Ziel einer außer-polizeilichen Beobachtungsstelle ist es, valide Daten zusammenzutragen, um diese mit den Statistiken der Strafverfolgungsbehörden zu vergleichen. Hierfür ist es notwendig, eine Erfassungspraxis zu entwickeln, deren Ergebnisse mit denen der Polizei auch abgeglichen werden können. Daraus ergeben sich viele Fragen, so z.B. wie bei Demonstrationen das Zeigen nazistischer Symbole gezählt werden soll: Jedes einzeln? Oder: Wie schlägt es sich statistisch nieder, wenn eine Person während eines Aufmarsches z.B. mehrfach den Hitler-Gruß zeigt? Zudem: Werden nur rechtsextremistische Straftaten oder auch andere „Vorkommnisse“ registriert? Zwar stellt das Strafgesetzbuch einen wichtigen objektiven Maßstab dar. Gleichzeitig kann und sollte es nicht das Ziel einer solchen Beobachtungsstelle sein, jedwede (also auch unpolitisch motivierte) strafbare Handlung von Rechtsextremisten aufzulisten. Selbst Tötungen von Obdachlosen und Nichtdeutschen können unpolitische Hintergründe haben. Entscheidend ist es, bei einem entsprechenden Verdacht durch das Zusammenführen transparenter analytischer Erklärungsmomente Beweise bzw. Indizien für einen möglichen rechtsextremistischen Hintergrund dieser Handlung zu erbringen – und deutlich zu machen, wo sich diese Vermutung nicht bestätigt hat.

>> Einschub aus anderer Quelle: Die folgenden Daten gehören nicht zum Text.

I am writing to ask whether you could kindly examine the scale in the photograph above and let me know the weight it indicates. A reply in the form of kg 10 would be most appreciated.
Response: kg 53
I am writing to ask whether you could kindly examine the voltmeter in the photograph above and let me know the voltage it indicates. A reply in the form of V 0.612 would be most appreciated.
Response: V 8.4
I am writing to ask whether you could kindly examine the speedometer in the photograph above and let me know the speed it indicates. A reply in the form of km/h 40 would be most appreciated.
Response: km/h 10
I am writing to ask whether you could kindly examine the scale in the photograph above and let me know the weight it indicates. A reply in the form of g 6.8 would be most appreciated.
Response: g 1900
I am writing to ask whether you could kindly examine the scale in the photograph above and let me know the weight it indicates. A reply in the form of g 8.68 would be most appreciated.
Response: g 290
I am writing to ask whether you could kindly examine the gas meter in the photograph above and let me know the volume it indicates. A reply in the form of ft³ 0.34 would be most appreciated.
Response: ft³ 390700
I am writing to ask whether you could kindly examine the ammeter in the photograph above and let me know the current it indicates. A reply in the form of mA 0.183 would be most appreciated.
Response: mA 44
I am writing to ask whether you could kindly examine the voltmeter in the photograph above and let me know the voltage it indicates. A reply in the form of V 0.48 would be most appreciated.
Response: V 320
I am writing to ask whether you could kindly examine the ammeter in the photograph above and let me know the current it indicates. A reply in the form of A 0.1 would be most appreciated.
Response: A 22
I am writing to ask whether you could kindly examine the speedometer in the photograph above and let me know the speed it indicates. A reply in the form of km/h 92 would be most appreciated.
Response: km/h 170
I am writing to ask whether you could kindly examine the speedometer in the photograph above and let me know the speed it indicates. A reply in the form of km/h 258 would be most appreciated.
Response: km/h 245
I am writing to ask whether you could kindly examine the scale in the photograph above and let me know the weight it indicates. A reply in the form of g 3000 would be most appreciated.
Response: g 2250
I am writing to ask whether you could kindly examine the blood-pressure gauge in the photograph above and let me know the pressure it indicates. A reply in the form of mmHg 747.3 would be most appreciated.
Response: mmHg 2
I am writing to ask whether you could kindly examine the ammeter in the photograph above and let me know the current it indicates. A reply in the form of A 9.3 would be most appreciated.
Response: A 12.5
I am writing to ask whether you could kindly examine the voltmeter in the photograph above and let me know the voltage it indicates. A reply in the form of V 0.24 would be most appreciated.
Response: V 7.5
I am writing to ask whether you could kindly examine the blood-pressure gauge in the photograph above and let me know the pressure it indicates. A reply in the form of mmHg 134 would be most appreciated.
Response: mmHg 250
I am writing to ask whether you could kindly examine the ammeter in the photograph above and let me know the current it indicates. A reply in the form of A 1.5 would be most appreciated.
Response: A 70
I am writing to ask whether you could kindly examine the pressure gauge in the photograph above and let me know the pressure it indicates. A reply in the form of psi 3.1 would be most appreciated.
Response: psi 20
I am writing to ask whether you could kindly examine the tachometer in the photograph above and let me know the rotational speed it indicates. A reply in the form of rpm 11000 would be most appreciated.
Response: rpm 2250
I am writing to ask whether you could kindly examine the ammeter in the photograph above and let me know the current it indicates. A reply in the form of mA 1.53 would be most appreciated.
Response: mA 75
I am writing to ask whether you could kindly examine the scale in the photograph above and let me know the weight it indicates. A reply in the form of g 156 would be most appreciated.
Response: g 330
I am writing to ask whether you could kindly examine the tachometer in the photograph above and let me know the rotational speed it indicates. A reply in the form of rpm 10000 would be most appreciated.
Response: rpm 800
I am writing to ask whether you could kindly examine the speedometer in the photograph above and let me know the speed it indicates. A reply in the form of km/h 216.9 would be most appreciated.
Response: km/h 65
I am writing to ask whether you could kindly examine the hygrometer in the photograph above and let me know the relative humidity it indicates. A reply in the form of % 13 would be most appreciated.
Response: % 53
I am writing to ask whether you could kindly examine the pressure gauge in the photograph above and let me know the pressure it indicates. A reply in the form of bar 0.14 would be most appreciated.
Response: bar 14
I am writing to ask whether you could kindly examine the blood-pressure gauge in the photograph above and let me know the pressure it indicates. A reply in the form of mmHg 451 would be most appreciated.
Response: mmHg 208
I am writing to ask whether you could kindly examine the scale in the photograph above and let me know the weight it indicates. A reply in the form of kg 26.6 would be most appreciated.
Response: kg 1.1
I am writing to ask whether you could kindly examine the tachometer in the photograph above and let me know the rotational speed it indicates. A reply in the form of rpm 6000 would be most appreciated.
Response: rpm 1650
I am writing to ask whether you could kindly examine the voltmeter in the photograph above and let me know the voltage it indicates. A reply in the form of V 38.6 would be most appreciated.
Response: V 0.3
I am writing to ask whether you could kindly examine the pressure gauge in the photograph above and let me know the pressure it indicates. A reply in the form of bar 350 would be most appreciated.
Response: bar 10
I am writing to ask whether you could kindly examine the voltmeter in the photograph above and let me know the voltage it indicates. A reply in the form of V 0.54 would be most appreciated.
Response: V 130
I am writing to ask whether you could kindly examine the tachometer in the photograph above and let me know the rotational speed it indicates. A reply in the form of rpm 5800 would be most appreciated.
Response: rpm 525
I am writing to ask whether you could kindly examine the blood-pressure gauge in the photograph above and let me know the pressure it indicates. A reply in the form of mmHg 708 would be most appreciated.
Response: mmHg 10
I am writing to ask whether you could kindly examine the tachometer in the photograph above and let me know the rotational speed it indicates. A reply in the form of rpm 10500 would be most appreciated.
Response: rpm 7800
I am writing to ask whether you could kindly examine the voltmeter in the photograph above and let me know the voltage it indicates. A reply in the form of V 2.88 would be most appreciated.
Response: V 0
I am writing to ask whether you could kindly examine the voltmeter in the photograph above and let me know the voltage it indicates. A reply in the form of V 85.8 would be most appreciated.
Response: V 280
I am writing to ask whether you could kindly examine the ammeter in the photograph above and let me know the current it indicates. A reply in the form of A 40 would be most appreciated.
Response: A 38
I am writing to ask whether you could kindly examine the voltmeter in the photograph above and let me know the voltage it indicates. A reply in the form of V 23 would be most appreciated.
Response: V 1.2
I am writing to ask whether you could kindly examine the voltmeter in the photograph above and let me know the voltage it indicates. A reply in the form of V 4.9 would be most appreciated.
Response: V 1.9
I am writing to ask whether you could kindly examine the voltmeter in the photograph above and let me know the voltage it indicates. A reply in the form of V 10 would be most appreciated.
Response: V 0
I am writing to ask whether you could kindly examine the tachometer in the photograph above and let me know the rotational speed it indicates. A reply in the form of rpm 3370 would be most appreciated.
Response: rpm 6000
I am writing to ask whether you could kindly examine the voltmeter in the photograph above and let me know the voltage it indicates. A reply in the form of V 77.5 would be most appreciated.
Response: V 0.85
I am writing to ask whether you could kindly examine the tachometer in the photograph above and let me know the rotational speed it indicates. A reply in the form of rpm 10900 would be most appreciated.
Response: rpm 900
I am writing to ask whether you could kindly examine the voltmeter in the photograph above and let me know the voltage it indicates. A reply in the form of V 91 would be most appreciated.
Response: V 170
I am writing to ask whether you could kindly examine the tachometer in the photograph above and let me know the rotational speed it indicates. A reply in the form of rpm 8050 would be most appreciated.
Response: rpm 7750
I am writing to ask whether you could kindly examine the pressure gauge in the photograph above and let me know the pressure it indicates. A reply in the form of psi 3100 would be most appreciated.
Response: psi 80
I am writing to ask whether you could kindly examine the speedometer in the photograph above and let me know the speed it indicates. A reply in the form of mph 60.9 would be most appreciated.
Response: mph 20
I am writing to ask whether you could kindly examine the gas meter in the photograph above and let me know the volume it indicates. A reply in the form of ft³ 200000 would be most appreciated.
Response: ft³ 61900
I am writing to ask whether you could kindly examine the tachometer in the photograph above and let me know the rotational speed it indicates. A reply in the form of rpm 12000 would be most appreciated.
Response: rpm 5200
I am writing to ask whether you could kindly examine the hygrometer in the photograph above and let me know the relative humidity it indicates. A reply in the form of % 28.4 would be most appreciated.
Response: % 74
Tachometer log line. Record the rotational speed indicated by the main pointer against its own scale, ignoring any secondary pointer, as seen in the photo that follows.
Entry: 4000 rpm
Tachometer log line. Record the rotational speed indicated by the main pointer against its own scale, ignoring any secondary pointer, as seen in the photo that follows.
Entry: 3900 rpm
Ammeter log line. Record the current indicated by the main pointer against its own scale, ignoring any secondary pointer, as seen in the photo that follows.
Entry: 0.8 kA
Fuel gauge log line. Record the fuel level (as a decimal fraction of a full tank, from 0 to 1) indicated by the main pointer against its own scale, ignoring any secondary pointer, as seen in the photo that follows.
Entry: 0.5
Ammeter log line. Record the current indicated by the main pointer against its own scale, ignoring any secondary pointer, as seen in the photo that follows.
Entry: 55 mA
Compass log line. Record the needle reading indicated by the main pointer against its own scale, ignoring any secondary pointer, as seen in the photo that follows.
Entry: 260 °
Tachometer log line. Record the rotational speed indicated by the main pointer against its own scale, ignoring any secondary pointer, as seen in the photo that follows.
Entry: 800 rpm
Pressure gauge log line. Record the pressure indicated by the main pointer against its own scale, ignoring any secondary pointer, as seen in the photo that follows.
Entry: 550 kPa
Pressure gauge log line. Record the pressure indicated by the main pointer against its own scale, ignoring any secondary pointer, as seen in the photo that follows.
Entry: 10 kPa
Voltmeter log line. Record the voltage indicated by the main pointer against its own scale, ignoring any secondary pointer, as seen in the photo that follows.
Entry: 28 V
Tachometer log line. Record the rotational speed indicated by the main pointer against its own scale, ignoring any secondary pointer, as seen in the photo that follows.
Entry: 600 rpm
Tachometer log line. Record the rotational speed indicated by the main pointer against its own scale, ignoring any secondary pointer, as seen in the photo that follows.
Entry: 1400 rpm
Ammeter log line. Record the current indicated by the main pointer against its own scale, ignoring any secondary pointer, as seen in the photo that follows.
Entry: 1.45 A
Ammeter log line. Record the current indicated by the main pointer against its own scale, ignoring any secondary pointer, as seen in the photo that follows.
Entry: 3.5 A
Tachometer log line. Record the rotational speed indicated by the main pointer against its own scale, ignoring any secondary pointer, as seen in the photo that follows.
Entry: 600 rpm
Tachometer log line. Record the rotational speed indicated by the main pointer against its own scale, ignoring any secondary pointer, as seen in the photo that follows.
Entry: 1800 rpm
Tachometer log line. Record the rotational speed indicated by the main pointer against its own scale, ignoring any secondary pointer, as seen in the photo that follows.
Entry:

So ließen sich auch Schwächen bisheriger Dokumentationen, wie der von Frank Jansen, vermeiden: Dieser spricht von 93 Toten rechter Gewalt. In über einem Dutzend der aufgeführten Fälle wird aber die rechtsextremistische Motivation des Täters im Hinblick auf die entsprechende Mordtat nicht hinreichend deutlich. Die politische Gesinnung bzw. Organisationszugehörigkeit allein ersetzt eben keinen Nachweis für eine rechtsextremistische Absicht in dem jeweiligen Einzelfall.
Die größte Chance und gleichsam auch die größte Herausforderung einer nicht-staatlichen Erfassung entsprechender Delikte liegt darin, dass sie – im Unterschied zu einem gerichtlichen Verfahren – keine strafrechtliche Vollprüfung des Sachverhaltes durchführen, sondern im Wesentlichen nur Aspekte des objektiven und subjektiven Tatbestandes klären muss. Insofern wird eine nicht-staatliche Erfassung einzelne Sachverhaltsmomente rechtsextremistischer Straftaten u.U. anders gewichten oder auch zu anderen Ergebnissen kommen als die zuständigen Gerichte, wie an einem Berliner Beispiel deutlich wird: Personen mit einem unbestritten rechtsextremen Hintergrund hatten einen Obdachlosen halbtot geprügelt und waren später zurückgekommen, um ihn zu erstechen. Das Gericht wertete – juristisch durchaus zulässig – nur die Körperverletzung, nicht aber die Tötung als rechtsextreme Straftat. Letztere habe nur den Zweck der Verdeckung gehabt. Eine nicht an das Strafrecht gebundene Beobachtungsstelle wird beide Taten als eine Einheit, als eine rechtsextremistische Mordtat, sehen.[23]
So sinnvoll die Einrichtung einer außer-polizeilichen Beobachtungsstelle erscheint – die Seriosität und der Nutzen ihrer Arbeit ist von der Lösung einer Vielzahl grundlegender Fragen abhängig.